In that case you can divide your input into groups of 8 bytes, do some byte shuffling to arrange each groups as one uint64_t with the "first" number from the input in the lower-valued half and run std::sort on the resulting array. Depending on endianness you may need to do more byte shuffling to rearrange each sorted 8-byte group as a pair of uint32_t in the expected order.
If you can't code this on your own, I'd strongly advise you not to take this approach.
A better and more portable approach (you have some inherent non-portability by starting from a not clearly specified binary file format), would be:
std::vector<int> swap_and_sort_int_pairs(const unsigned char buffer[], size_t buflen) {
const size_t intsz = sizeof(int);
// We have to assume that the binary format in buffer is compatible with our int representation
// we also require an even number of integers
assert(buflen % (2*intsz) == 0);
// load pairwise
std::vector< std::pair<int,int> > pairs;
pairs.reserve(buflen/(2*intsz));
for (const unsigned char* bufp=buffer; bufp<buffer+buflen; bufp+= 2*intsz) {
// It would be better to have a more portable binary -> int conversion
int first_value = *reinterpret_cast<int*>(bufp);
int second_value = *reinterpret_cast<int*>(bufp + intsz);
// swap each pair here
pairs.emplace_back( second_value, firstvalue );
}
// less<pair<..>> does lexicographical ordering, which is what you are looking ofr
std::sort(pairs.begin(), pairs.end());
// convert back to linear vector
std::vector<int> result;
result.reserve(2*pairs.size());
for (auto& entry : pairs) {
result.push_back(entry.first);
result.push_back(entry.second);
}
return result;
}
Both the inital parse/swap pass (which you need anyway) and the final conversion are O(N), so the total complexity is still (O(N log(N)).
If you can continue to work with pairs, you can save the final conversion.
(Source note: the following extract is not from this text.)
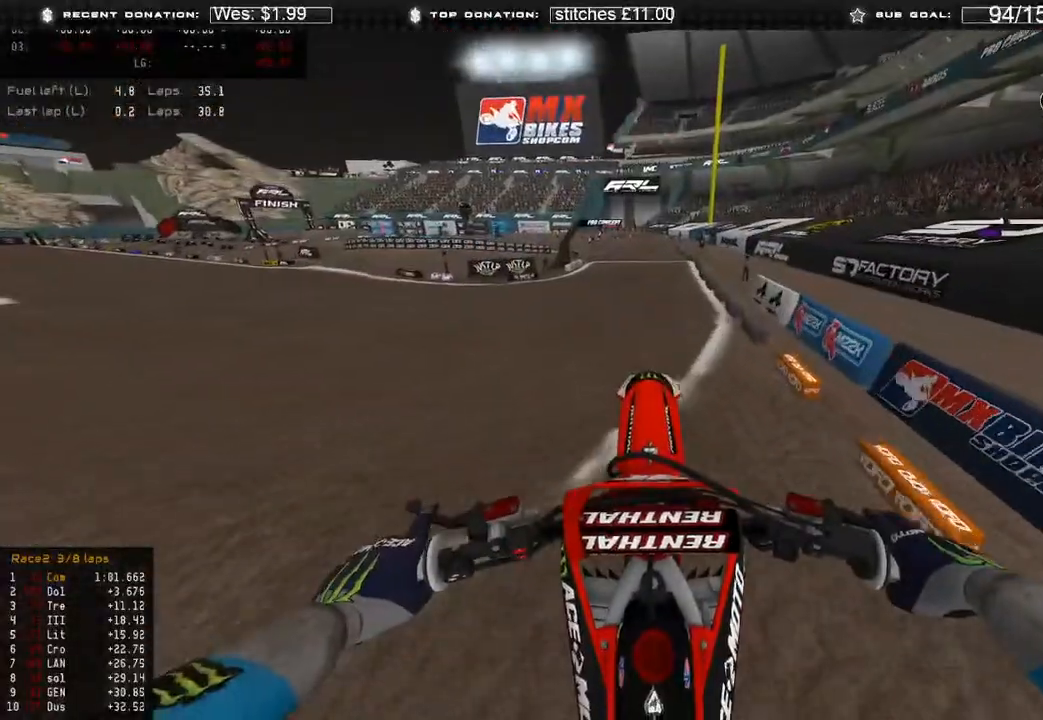
{"dt_ms": 500, "buttons": ["R2", "R3"], "left_stick": "center", "right_stick": "up-left", "events": [[133, "R2", "down"], [217, "right_stick", "up"], [467, "right_stick", "up-left"], [500, "R3", "down"]]}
The other way to save that conversion would be to use a hand-coded sort with two-int strides and two-int swap: much more work - and possibly still hard to get as efficient as a well-tuned library sort.
Do one thing at a time. First, give your data some *struct*ure. It seems that each 8 byte form a unit of the
form
struct unit {
int key;
int value;
}
If the endianness is right, you can do this in O(1) with a reinterpret_cast. If it isn't, you'll have to live with a O(n) conversion effort. Both vanish compared to the O(n log n) search effort.
When you have an array of these units, you can use std::sort like:
bool compare_units(const unit& a, const unit& b) {
return a.key < b.key;
}
std::sort(array, length, compare_units);
The key to this solution is that you do the "swapping" and byte-interpretation first and then do the sorting.